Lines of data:
--------
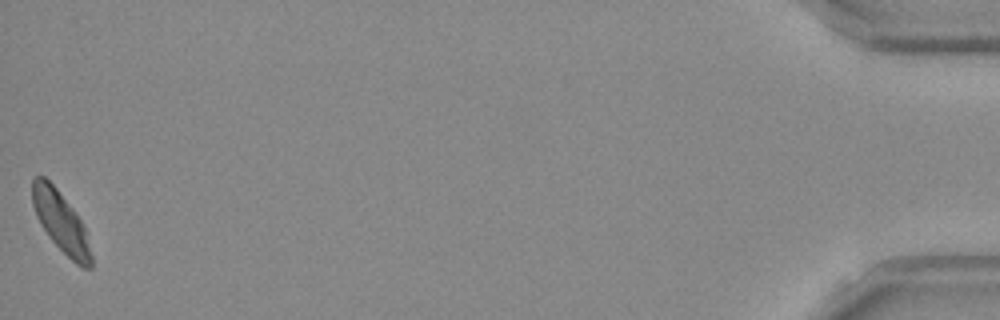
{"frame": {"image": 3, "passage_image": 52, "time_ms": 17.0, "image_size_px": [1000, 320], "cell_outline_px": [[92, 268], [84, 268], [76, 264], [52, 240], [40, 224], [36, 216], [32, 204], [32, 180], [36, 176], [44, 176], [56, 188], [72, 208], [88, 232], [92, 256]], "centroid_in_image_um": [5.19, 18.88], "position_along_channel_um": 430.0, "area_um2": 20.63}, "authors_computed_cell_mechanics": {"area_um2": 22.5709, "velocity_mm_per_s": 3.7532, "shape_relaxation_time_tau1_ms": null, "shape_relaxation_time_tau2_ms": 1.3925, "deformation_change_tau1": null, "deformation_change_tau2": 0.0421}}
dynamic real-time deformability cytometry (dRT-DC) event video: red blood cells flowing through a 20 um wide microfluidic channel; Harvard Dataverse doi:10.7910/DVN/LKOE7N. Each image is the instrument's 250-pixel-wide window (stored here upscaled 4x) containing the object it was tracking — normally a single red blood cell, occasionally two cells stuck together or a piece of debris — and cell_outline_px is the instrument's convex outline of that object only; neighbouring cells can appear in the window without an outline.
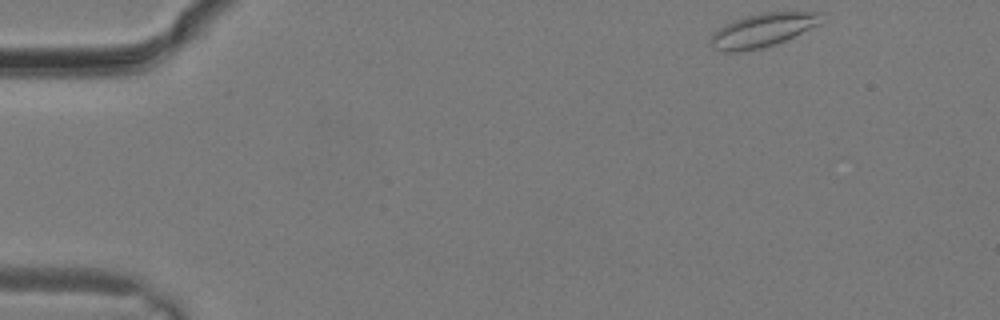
{"species": "common noctule bat (a hibernating species)", "species_latin": "Nyctalus noctula", "temperature_condition": "warm", "stored_images_in_passage": 28, "camera_frame_rate_fps": 3000, "um_per_image_px": 0.085, "animal": {"sex": "male", "body_mass_g": 19.2, "forearm_length_mm": 51.8}, "frame": {"image": 1, "passage_image": 1, "time_ms": 0.0, "image_size_px": [1000, 320], "cell_outline_px": [[824, 12], [820, 24], [784, 40], [760, 48], [740, 52], [724, 52], [716, 48], [712, 44], [712, 36], [720, 28], [736, 20], [760, 12]], "centroid_in_image_um": [64.88, 2.55], "position_along_channel_um": 20.1, "area_um2": 20.98}}
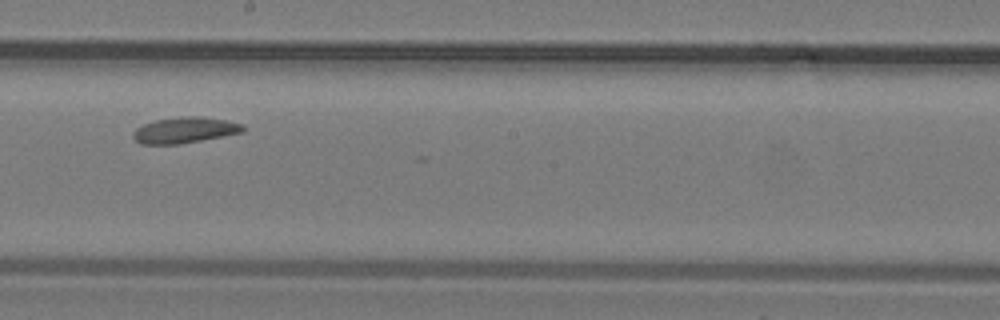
{"frame": {"image": 2, "passage_image": 15, "time_ms": 4.667, "image_size_px": [1000, 320], "cell_outline_px": [[244, 132], [180, 144], [140, 144], [132, 136], [132, 132], [136, 128], [144, 124], [156, 120], [180, 116], [200, 116], [224, 120], [244, 124]], "centroid_in_image_um": [15.69, 11.06], "position_along_channel_um": 232.5, "area_um2": 16.59}}
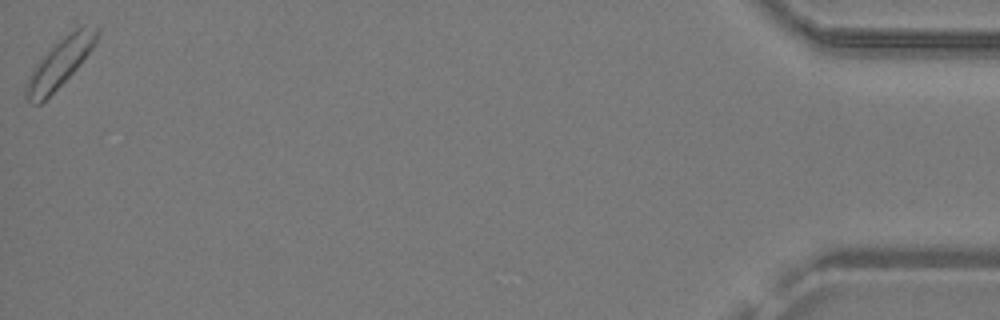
{"frame": {"image": 3, "passage_image": 28, "time_ms": 9.0, "image_size_px": [1000, 320], "cell_outline_px": [[100, 32], [92, 48], [80, 64], [40, 104], [32, 104], [24, 96], [24, 84], [32, 68], [52, 44], [68, 32], [84, 24], [100, 28]], "centroid_in_image_um": [5.05, 5.32], "position_along_channel_um": 430.2, "area_um2": 20.11}}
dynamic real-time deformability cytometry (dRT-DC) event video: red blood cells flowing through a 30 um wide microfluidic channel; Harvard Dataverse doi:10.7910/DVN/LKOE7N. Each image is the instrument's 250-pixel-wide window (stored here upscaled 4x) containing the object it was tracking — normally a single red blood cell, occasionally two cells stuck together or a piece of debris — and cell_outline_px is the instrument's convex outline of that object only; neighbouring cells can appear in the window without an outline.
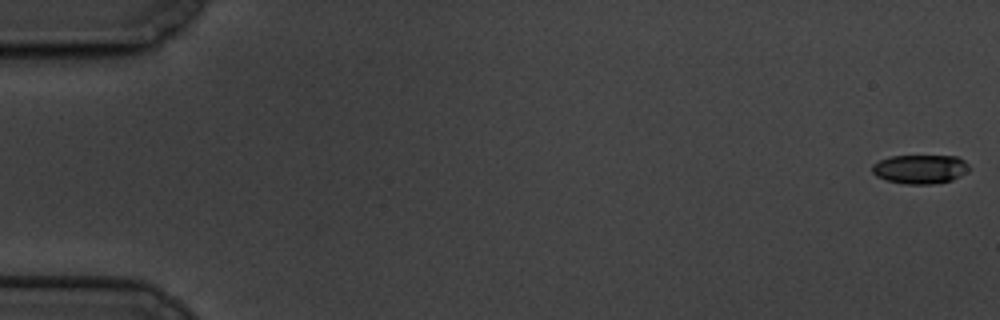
{"species": "common noctule bat (a hibernating species)", "species_latin": "Nyctalus noctula", "temperature_condition": "cold", "stored_images_in_passage": 61, "camera_frame_rate_fps": 3000, "um_per_image_px": 0.085, "animal": {"sex": "male", "body_mass_g": 19.5, "forearm_length_mm": 54.6}, "frame": {"image": 1, "passage_image": 1, "time_ms": 0.0, "image_size_px": [1000, 320], "cell_outline_px": [[972, 168], [968, 172], [952, 180], [932, 184], [904, 184], [884, 180], [876, 176], [872, 172], [872, 164], [880, 160], [892, 156], [956, 156], [964, 160]], "centroid_in_image_um": [78.22, 14.38], "position_along_channel_um": 6.8, "area_um2": 16.59}}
--------
SHORT TASK:
Give back, word for word, every line from the one holding "through a 30" through the last line of the listing. Pictures are excluded.

FINAL RESULT:
dynamic real-time deformability cytometry (dRT-DC) event video: red blood cells flowing through a 30 um wide microfluidic channel; Harvard Dataverse doi:10.7910/DVN/LKOE7N. Each image is the instrument's 250-pixel-wide window (stored here upscaled 4x) containing the object it was tracking — normally a single red blood cell, occasionally two cells stuck together or a piece of debris — and cell_outline_px is the instrument's convex outline of that object only; neighbouring cells can appear in the window without an outline.
{"species": "common noctule bat (a hibernating species)", "species_latin": "Nyctalus noctula", "temperature_condition": "cold", "stored_images_in_passage": 61, "camera_frame_rate_fps": 3000, "um_per_image_px": 0.085, "animal": {"sex": "male", "body_mass_g": 19.5, "forearm_length_mm": 54.6}, "frame": {"image": 1, "passage_image": 1, "time_ms": 0.0, "image_size_px": [1000, 320], "cell_outline_px": [[972, 168], [968, 172], [952, 180], [932, 184], [904, 184], [884, 180], [876, 176], [872, 172], [872, 164], [880, 160], [892, 156], [956, 156], [964, 160]], "centroid_in_image_um": [78.22, 14.38], "position_along_channel_um": 6.8, "area_um2": 16.59}}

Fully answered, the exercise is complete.